Le dollar en légère hausse dans un marché des changes peu animé
Le dollar en hausse modérée, dans un marché ralenti par le week-end pascal et les tensions internationales. ©Ici Beyrouth

Toujours porté par les tensions au Moyen-Orient, le dollar grappillait un peu de terrain vendredi dans un marché marqué par de faibles volumes d'échanges avant le weekend pascal.

Vers 18H30 GMT, le billet vert glanait 0,17% face à la monnaie unique européenne, à 1,1520 dollar pour un euro, et prenait 0,22% face à la devise britannique, à 1,3197 dollar pour une livre sterling.

«Le dollar américain évolue dans une fourchette assez stable» alors que plusieurs pays «ont suspendu leurs activités boursières à l'occasion du Vendredi saint», remarquent les analystes de Monex USA.

«Le rythme habituel de transactions ne reviendra pas avant mardi», soit après le lundi de Pâques, prévient auprès de l'AFP Marc Chandler, de Bannockburn Global Forex.

Selon l'analyste, les cambistes présents sur le marché continuent toutefois de surveiller la situation au Moyen-Orient.

Et les risques d'escalade continuent de pousser le dollar, valeur refuge par excellence.

Comme depuis le début du conflit, les données macroéconomiques du jour n'ont pas eu d'influence majeure sur les cours.

Selon les chiffres publiés vendredi par le ministère américain du Travail (BLS), les États-Unis ont créé 178.000 emplois en mars après en avoir détruit presque autant le mois précédent.

Les marchés s'attendaient à nettement moins de créations d'emplois (environ 59.000 selon le consensus publié par MarketWach).

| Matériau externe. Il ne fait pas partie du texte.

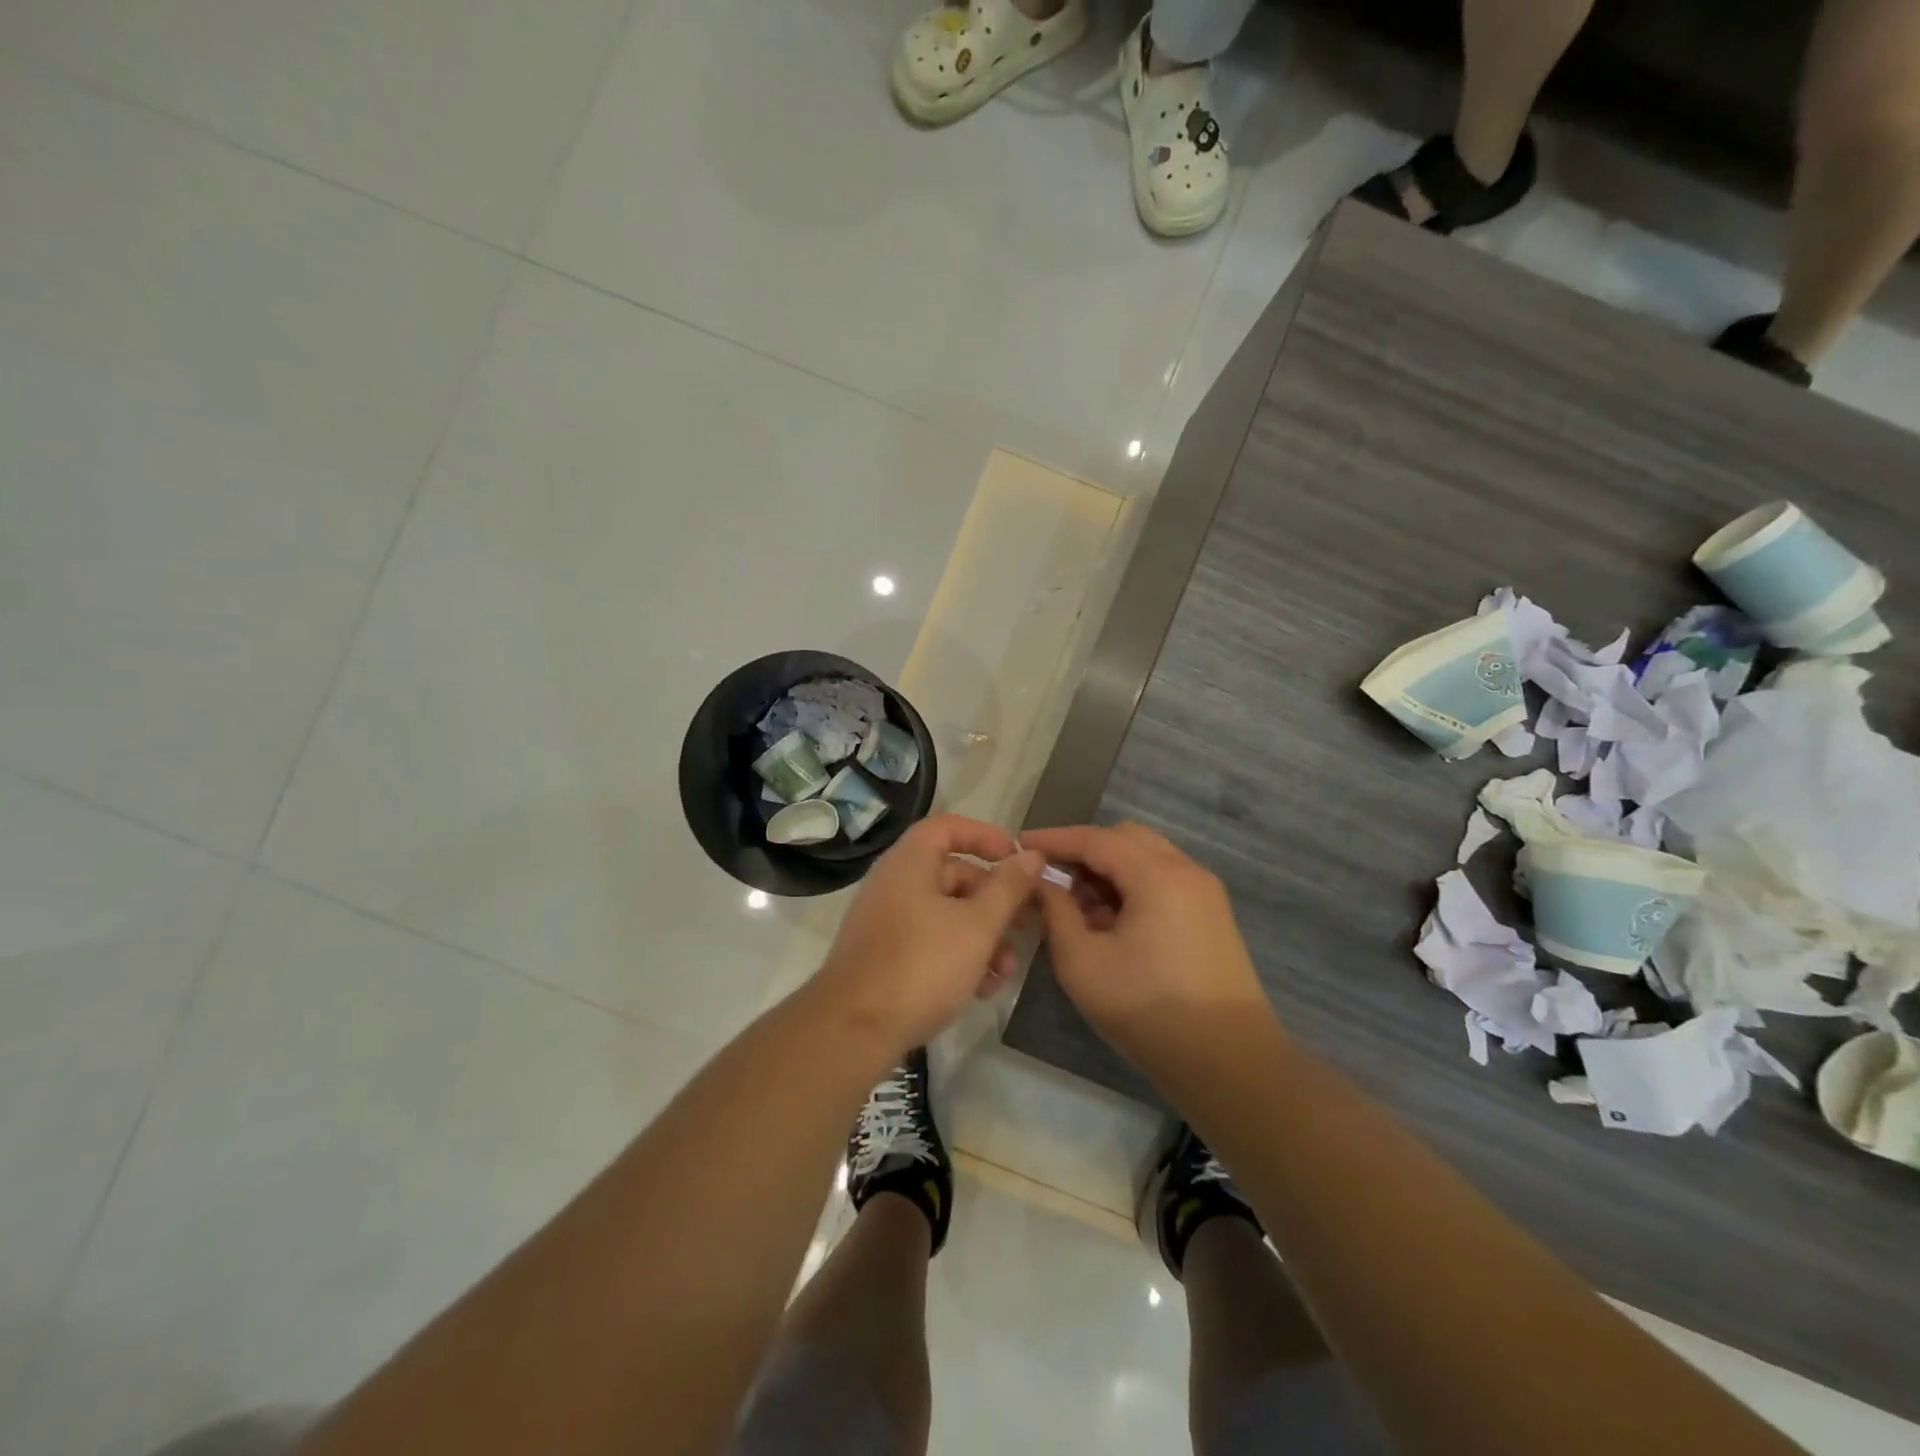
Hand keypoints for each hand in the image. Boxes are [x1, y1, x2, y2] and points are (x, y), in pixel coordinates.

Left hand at [810, 814, 1041, 1057]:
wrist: (855, 1030)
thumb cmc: (922, 964)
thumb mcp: (978, 925)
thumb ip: (1008, 887)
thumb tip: (1031, 854)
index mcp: (909, 863)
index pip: (948, 827)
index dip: (985, 835)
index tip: (1017, 857)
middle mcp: (894, 884)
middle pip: (953, 875)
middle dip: (995, 901)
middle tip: (1026, 925)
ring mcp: (887, 922)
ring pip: (946, 915)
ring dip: (983, 937)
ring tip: (1007, 970)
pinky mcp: (885, 958)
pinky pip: (930, 943)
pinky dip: (959, 957)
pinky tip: (982, 989)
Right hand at [1022, 823, 1271, 1065]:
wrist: (1229, 1065)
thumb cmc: (1148, 1011)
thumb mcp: (1082, 963)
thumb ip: (1056, 912)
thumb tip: (1042, 883)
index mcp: (1158, 875)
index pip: (1096, 839)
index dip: (1054, 839)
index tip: (1020, 845)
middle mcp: (1187, 871)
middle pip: (1125, 839)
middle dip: (1083, 851)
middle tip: (1050, 877)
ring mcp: (1205, 893)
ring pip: (1146, 858)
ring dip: (1108, 869)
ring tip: (1076, 905)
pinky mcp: (1211, 916)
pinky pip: (1163, 881)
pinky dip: (1131, 886)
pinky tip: (1109, 922)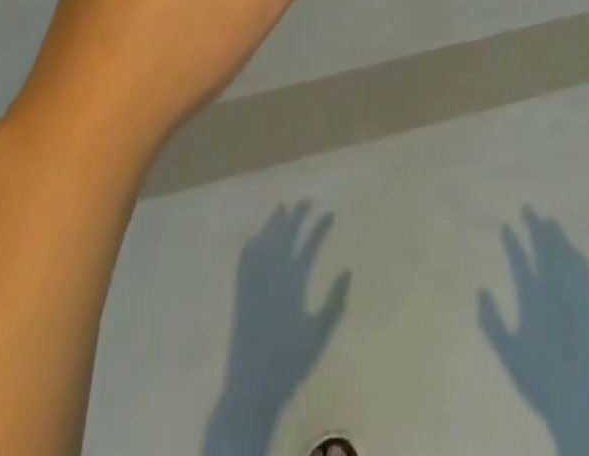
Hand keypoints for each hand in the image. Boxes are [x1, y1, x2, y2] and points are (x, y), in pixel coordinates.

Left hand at [204, 201, 350, 454]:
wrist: (251, 388)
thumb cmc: (290, 361)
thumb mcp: (319, 334)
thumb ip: (334, 302)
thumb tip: (347, 270)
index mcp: (293, 284)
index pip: (308, 247)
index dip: (319, 229)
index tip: (330, 213)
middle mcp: (272, 277)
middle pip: (284, 238)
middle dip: (296, 217)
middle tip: (306, 200)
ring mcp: (254, 285)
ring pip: (263, 245)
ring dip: (273, 225)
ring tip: (281, 208)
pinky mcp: (241, 297)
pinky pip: (245, 263)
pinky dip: (251, 246)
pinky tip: (253, 238)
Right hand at [478, 208, 588, 455]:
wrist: (576, 397)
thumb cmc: (538, 378)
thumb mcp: (508, 354)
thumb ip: (491, 322)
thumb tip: (481, 290)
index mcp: (533, 300)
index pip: (520, 262)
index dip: (512, 243)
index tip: (505, 225)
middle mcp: (553, 290)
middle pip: (544, 249)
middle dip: (535, 226)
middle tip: (527, 207)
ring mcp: (572, 296)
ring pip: (564, 255)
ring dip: (556, 235)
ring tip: (549, 221)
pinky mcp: (587, 305)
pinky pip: (582, 271)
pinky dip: (575, 255)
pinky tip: (573, 250)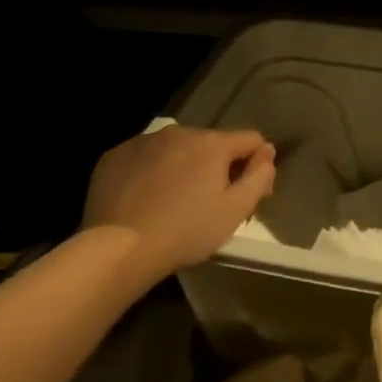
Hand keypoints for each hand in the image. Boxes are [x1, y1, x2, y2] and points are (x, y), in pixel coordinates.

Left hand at [81, 125, 274, 288]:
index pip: (251, 140)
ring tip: (175, 200)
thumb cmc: (186, 231)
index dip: (257, 164)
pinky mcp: (114, 155)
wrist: (119, 249)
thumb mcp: (236, 210)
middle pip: (212, 143)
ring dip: (184, 166)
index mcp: (212, 143)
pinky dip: (152, 171)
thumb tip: (267, 152)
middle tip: (210, 203)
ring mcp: (143, 142)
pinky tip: (146, 197)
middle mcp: (179, 132)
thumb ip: (260, 176)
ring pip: (177, 148)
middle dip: (217, 166)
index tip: (247, 193)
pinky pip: (145, 157)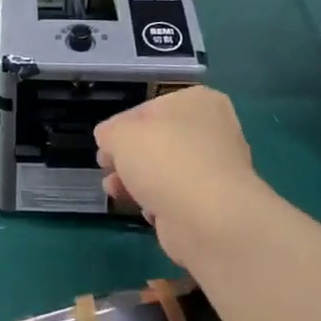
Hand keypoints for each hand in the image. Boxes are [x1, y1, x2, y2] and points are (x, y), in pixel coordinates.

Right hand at [94, 87, 272, 267]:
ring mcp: (217, 169)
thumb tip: (109, 139)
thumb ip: (110, 132)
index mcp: (197, 101)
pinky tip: (144, 210)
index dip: (120, 126)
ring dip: (136, 180)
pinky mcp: (215, 203)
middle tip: (106, 167)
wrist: (208, 219)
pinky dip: (159, 203)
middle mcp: (213, 130)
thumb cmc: (164, 160)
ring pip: (166, 170)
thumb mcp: (120, 135)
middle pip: (158, 140)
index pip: (148, 109)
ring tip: (113, 191)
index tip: (103, 145)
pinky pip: (178, 197)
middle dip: (129, 157)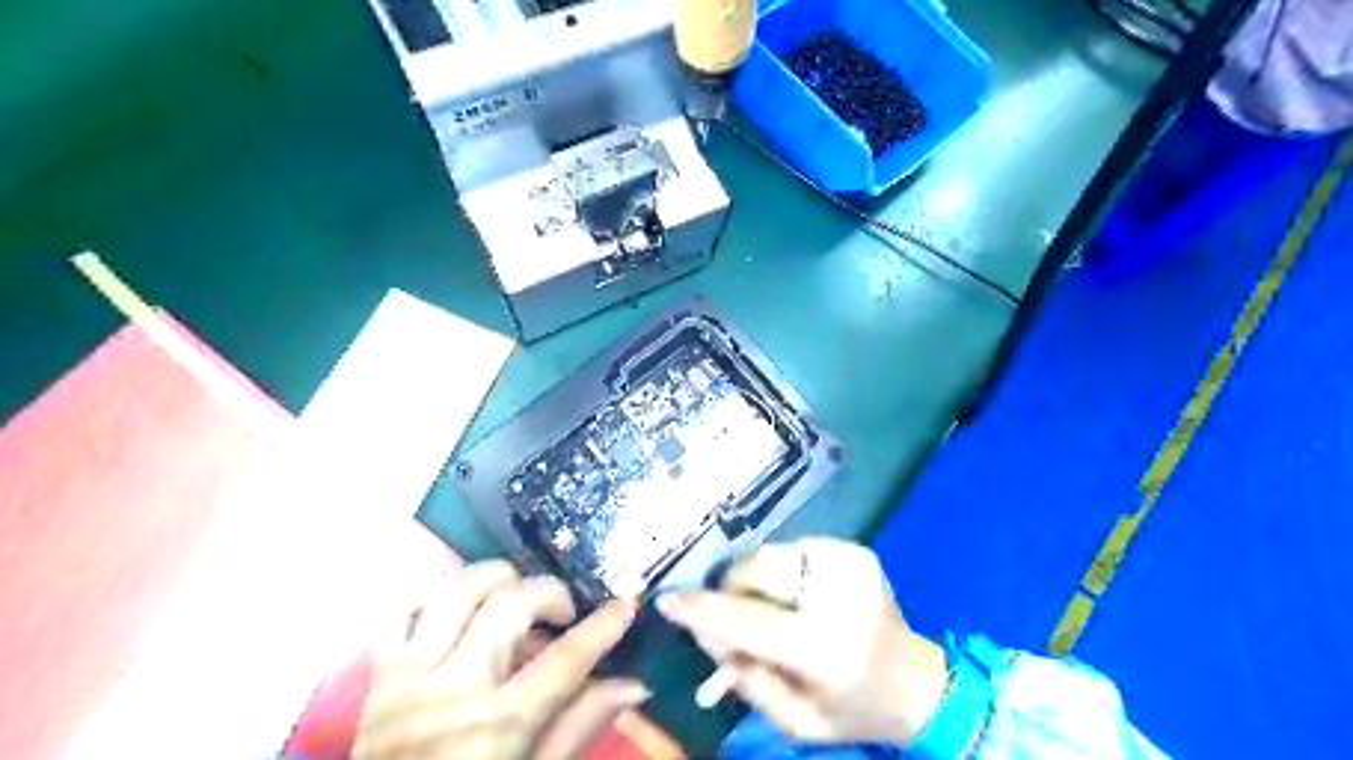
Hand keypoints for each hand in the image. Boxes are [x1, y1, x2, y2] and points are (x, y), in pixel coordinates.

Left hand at [354, 562, 649, 758]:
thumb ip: (580, 726)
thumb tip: (633, 685)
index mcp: (500, 725)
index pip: (566, 658)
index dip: (603, 626)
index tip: (627, 603)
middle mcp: (456, 688)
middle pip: (510, 605)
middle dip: (549, 593)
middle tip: (562, 613)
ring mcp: (412, 676)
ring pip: (456, 591)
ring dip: (495, 580)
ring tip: (515, 597)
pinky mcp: (380, 674)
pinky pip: (403, 610)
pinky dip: (436, 596)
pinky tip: (462, 609)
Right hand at [657, 536, 948, 743]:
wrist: (915, 681)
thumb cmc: (850, 709)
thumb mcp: (793, 719)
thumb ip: (744, 676)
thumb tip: (703, 628)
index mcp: (826, 649)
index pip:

Le taux de chômage, lui, a légèrement reflué à 4,3%.

En temps normal, de telles données auraient pu renforcer les perspectives de baisses de taux de la banque centrale américaine (Fed), et donc peser sur la monnaie américaine.

«Mais compte tenu de la menace de guerre et de l'incertitude qui règne, il y a peu de chances que la Réserve fédérale modifie ses taux» dans un avenir proche, note M. Chandler, notamment face à l'inflation.

Le conflit, qui se traduit notamment par une envolée des prix à la pompe, est parti pour augmenter les coûts de production des entreprises, décourager quelque peu la consommation et peser sur la croissance et donc l'emploi, selon les économistes.